Das Allerbeeindruckendste für mich ist, dass PM sich beeindrucken lässt.

Geht man anschliessend in die etwas außerhalb liegende Chiesa Maria degli Angeli mit der kleinen Portiuncula in ihrem Innern, dann fragt man sich, weshalb die katholische Kirche sich hier dermaßen selbst demontiert. Die Botschaft geht jedenfalls nach hinten los: Das Kirchlein, einst von Franziskus’ Händen aufgebaut, verliert sich in der Pracht des sakralen Überbaus wie ein dummes Spielzeug.

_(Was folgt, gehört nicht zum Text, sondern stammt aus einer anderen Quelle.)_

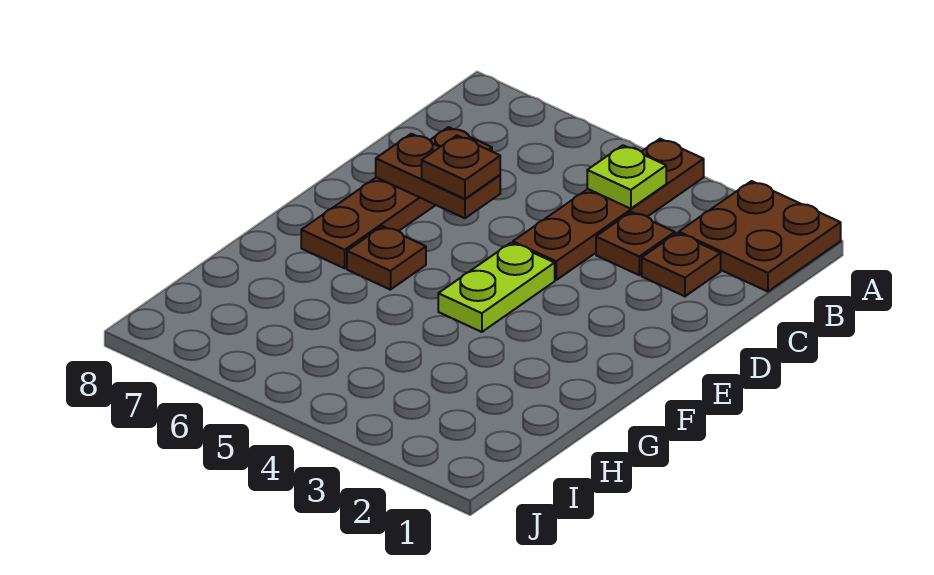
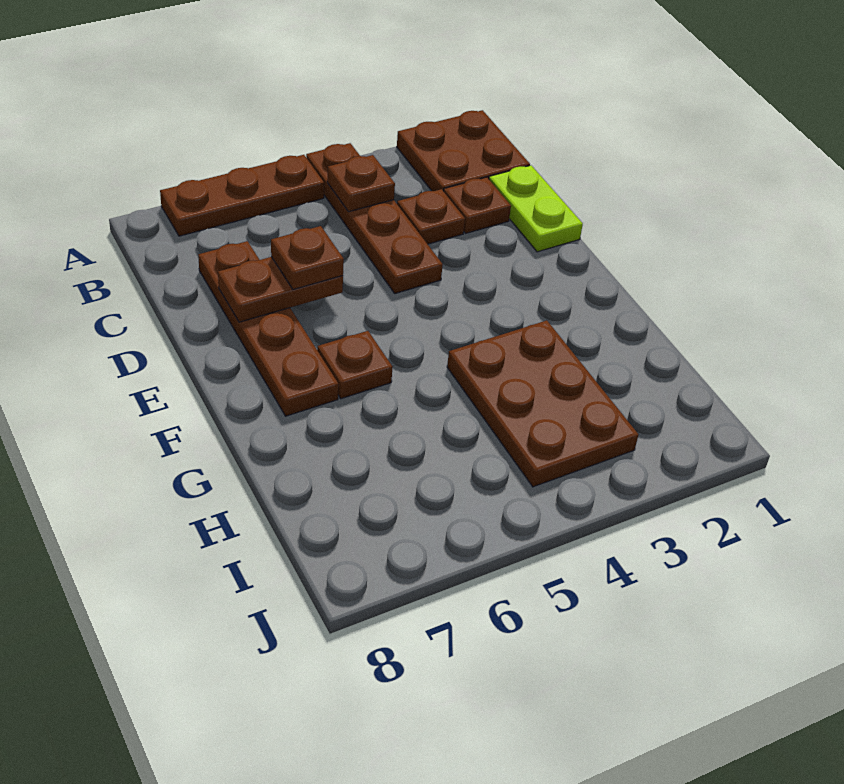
none -> brown plate A5:A7 level 1
lime plate B4 level 2 -> brown plate B4 level 2
lime plate E4:F4 level 1 -> lime plate C1:D1 level 1
none -> brown plate G3:I4 level 1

Am nächsten Abend wollen wir wieder in der schönen Veranda des Hotels essen. Doch als wir von unserem Zimmer herunter kommen, liegt der Kellner auf der Chaiselongue vor der Bar und schnarcht. Auf Zehenspitzen schleichen wir zur Rezeption, wo wir erfahren, dass heute wg Gästemangels die Küche geschlossen bleibt. Aber zwei Straßen weiter gebe es eine sehr gute Pizzeria.

Und so ist es, die Pizza ist hauchdünn und mit köstlichem Parmaschinken belegt. Und der ProSecco ist von Zonin, was PM’s Herz höher schlagen lässt. Der Abend ist gerettet, er wird sogar noch recht lustig, weil der Wirt ein spaßiger Geselle ist.

Fr., 12. August: PM will erst nicht, ich will: Perugia sehen. Ist ja immerhin die Partnerstadt meiner Stadt. Ich sage: Eine Stunde und nicht länger! Wir fahren also nach Perugia und stellen das Auto in einem Parkhaus ab, von wo es per Rolltreppen direkt in die Altstadt hoch geht, immer weiter hinauf, bis wir in der Dunkelheit eines irre hohen, unübersichtlichen Burggewölbes landen.

Das ist schon ziemlich abgefahren. Später lesen wir nach, dass diese Burg, die Rocco Paolina, einst vom Papst als reine Machtdemonstration erbaut und 200 Jahre später von den erbosten Bürgern Perugias geschliffen wurde. Sachen gibt’s! Und heute fahren in dem Palazzo Protzo die Rolltreppen rauf und runter!

Wir sind kirchenmüde, außerdem lässt sich Assisi sowieso durch nichts mehr toppen. In eine Kirche rennen wir fast gewohnheitsmäßig doch noch rein, ansonsten laufen wir über prächtige Plätze und durch reich bebaute Straßen oder düstere, weil schmalste Gässchen, fotografieren viel, trinken einen Capuccino und sind nach eineinhalb Stunden bereit zur Weiterfahrt.

Von Perugia gehts weiter nach Follonica, an die Mittelmeerküste. Und da sind wir jetzt, haben eben eine Dorade gegessen und noch eine Runde gedreht und sitzen auf dem Balkon unseres Zimmers im Golfo del Sole und halten nach Sternschnuppen Ausschau.